Have you ever thought to yourself or even said out loud, “we could never do that,” at our church? Maybe you don’t think your denomination would allow it, or your pastor wouldn’t allow it, or your church board wouldn’t allow it. Maybe you feel as though there are too many road blocks to change and you feel helpless or hopeless.

What I’ve found is that many church leaders are living within imaginary fences that they’ve constructed in their minds through either assuming the worst or building an entire reality in their minds based on one (or a couple) of bad experiences.

The truth is, you probably have more leeway to implement change at your church than you think. Here’s how…

Find the Yes

Stop looking for the no…find the yes. It’s easy to go negative and keep your eyes and mind on everything you can’t do. Anyone can to that, it takes no work, energy or leadership. Being solution oriented on the other hand is rare. I guess that’s why real leadership is rare too. You’ll find what you’re looking for.
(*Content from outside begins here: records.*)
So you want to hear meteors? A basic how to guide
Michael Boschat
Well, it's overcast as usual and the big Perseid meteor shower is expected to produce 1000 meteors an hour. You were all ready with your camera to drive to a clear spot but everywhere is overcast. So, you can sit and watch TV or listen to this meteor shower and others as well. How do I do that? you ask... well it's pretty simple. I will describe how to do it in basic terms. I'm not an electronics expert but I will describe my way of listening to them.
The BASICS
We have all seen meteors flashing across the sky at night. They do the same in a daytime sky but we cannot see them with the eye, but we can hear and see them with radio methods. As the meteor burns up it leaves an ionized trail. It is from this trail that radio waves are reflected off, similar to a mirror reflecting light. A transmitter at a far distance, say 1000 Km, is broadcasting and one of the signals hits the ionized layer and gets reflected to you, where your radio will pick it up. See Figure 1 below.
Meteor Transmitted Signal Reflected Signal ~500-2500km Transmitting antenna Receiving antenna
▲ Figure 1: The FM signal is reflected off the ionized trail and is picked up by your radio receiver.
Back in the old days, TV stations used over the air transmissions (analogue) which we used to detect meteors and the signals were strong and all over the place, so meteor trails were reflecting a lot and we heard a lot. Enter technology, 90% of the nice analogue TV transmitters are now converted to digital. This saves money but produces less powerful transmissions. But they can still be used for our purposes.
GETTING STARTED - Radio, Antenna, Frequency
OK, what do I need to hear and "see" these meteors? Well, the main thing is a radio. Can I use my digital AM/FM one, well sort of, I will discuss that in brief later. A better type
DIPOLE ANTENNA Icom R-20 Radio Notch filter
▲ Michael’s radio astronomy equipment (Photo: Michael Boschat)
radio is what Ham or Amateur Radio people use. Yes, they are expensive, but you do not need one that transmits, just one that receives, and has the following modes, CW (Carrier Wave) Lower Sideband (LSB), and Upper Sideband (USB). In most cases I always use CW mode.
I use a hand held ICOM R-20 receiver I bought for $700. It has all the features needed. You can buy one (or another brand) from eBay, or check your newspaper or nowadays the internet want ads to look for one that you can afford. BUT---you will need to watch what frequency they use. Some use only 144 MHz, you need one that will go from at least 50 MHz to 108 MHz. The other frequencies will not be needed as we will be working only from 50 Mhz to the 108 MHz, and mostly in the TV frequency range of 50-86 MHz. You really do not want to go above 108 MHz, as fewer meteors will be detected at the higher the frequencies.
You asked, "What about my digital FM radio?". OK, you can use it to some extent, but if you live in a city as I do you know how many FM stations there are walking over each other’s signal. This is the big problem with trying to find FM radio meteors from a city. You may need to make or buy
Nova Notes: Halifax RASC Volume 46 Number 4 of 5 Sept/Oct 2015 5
Focus on Growth Not Change

Every change you make is a criticism of the past, and no one likes to be criticized. So, focusing on or even talk about change in an anti-change environment is a recipe for disaster. Instead focus on growth, helping people spiritually grow and join Jesus on His mission to help people know Him and follow Him. You cannot follow Jesus and stay where you are. This is true personally and organizationally. So focus on growth and change will happen.

Assume the Best and Clarify

What if instead of assuming the worst about your denomination, your pastor or your church board you assumed the best and then clarified? What if you changed all of that self-talk and chose to believe that these were all people who cared about people meeting Jesus and following Jesus?

Stop talking about what’s Wrong

Words create worlds. Language builds culture. You may have a negative culture on your church team because you’ve been speaking negatively about your denomination, pastor or church board. Take personal ownership for your attitude and your words, and how they’ve contributed to the problem. And…you actually may have some sin to confess in there somewhere.

Promote the Gospel not a Method

Stop worrying about a particular ministry program, method or approach you want to take and start focusing on the Gospel. Your ministry program or method isn’t going to change the world, Jesus will. And all of us know that methods come and go. That method you love today is going to be stale in the future and someone is going to feel the same way about it that you do about old methods you’re trying to change.